*** Block opens ***

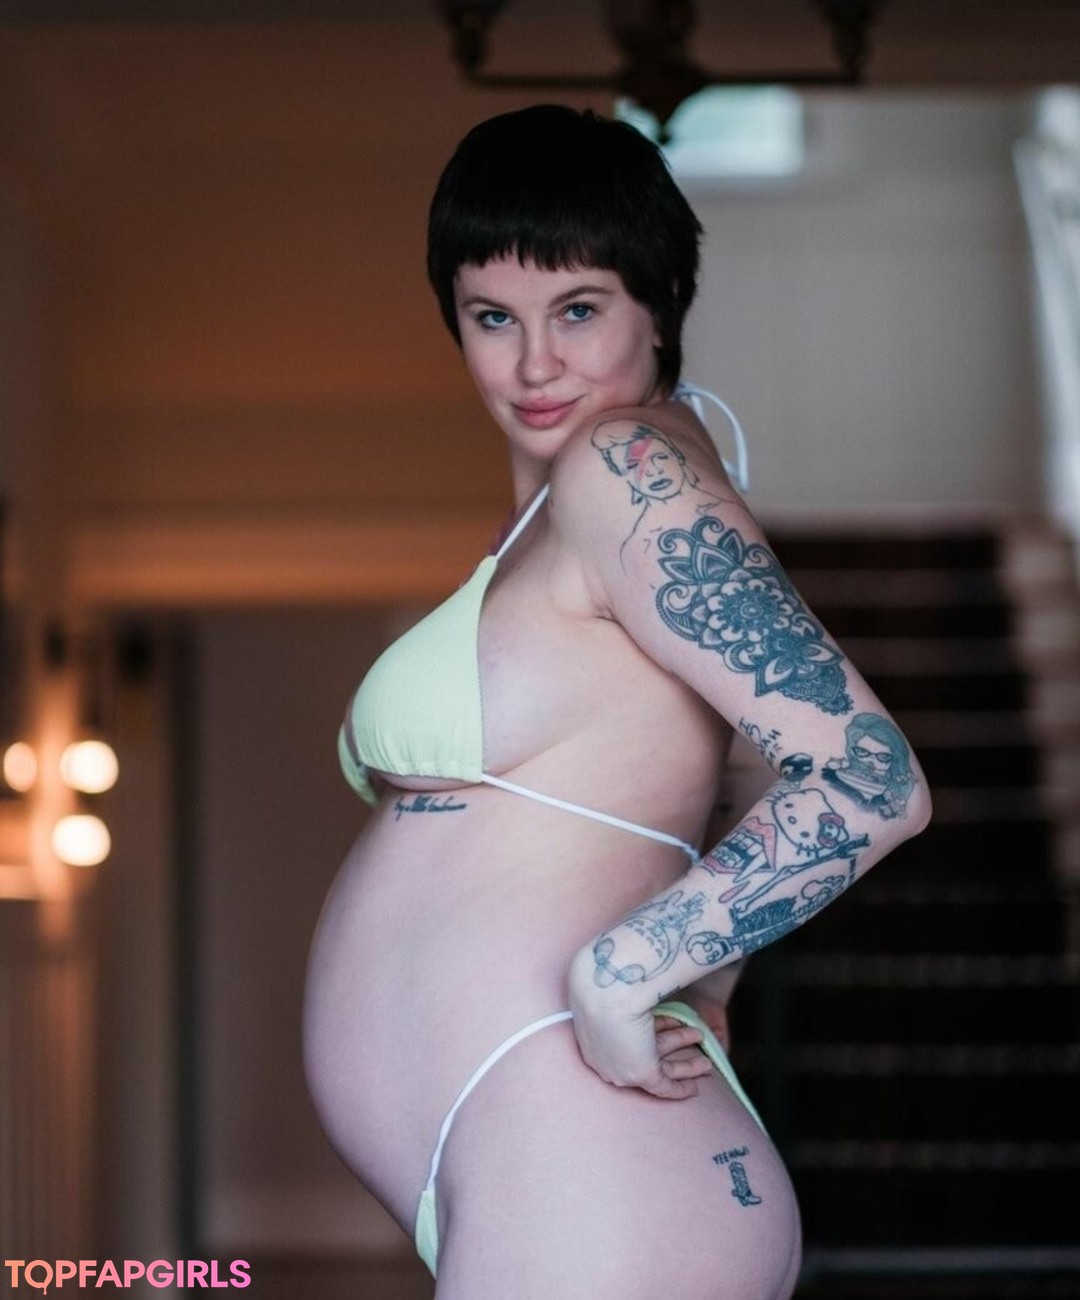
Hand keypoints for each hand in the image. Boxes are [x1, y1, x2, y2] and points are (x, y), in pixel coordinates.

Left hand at [567, 948, 713, 1098]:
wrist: (602, 989)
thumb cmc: (608, 976)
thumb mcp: (616, 977)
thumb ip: (630, 981)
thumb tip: (644, 965)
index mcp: (593, 1031)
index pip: (627, 1036)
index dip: (654, 1029)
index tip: (672, 1025)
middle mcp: (603, 1055)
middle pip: (643, 1054)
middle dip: (673, 1046)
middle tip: (695, 1039)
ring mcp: (620, 1067)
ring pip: (658, 1070)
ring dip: (685, 1064)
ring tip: (706, 1059)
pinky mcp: (638, 1074)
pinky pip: (663, 1088)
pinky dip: (680, 1089)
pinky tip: (695, 1088)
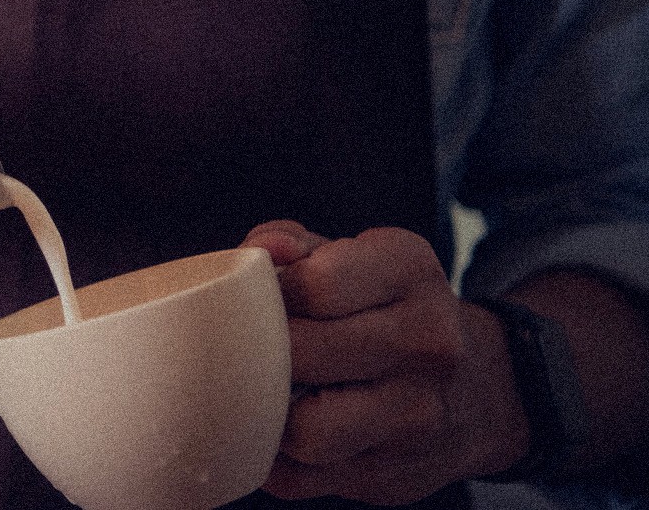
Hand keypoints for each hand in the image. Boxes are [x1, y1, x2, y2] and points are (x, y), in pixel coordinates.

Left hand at [241, 221, 529, 503]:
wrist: (475, 390)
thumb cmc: (380, 310)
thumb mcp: (348, 256)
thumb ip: (286, 243)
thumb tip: (258, 253)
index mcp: (411, 272)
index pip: (314, 285)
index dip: (269, 293)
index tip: (264, 300)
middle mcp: (429, 344)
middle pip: (301, 356)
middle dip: (258, 352)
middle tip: (248, 347)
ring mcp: (417, 418)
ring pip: (303, 432)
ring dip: (267, 412)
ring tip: (266, 390)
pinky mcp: (393, 476)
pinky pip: (299, 479)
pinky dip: (272, 456)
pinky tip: (279, 430)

*** Block closes ***

◆ ABOUT THIS TASK
Lines with "hand": copy every one of them from the listing above.

◆ ANSWER FOR THIS EXERCISE
Hand keypoints for each hand in the image. Boxes are [x1, y1, x2, y2] and points are (x, y), in pixel coordinates.
Left hand at [567, 948, 713, 1098]:
Hand keypoints for each hand in the image. Boxes are [x1, y1, x2, y2] and points are (x, y), in pixel coordinates.
Left hand at [241, 221, 529, 503]:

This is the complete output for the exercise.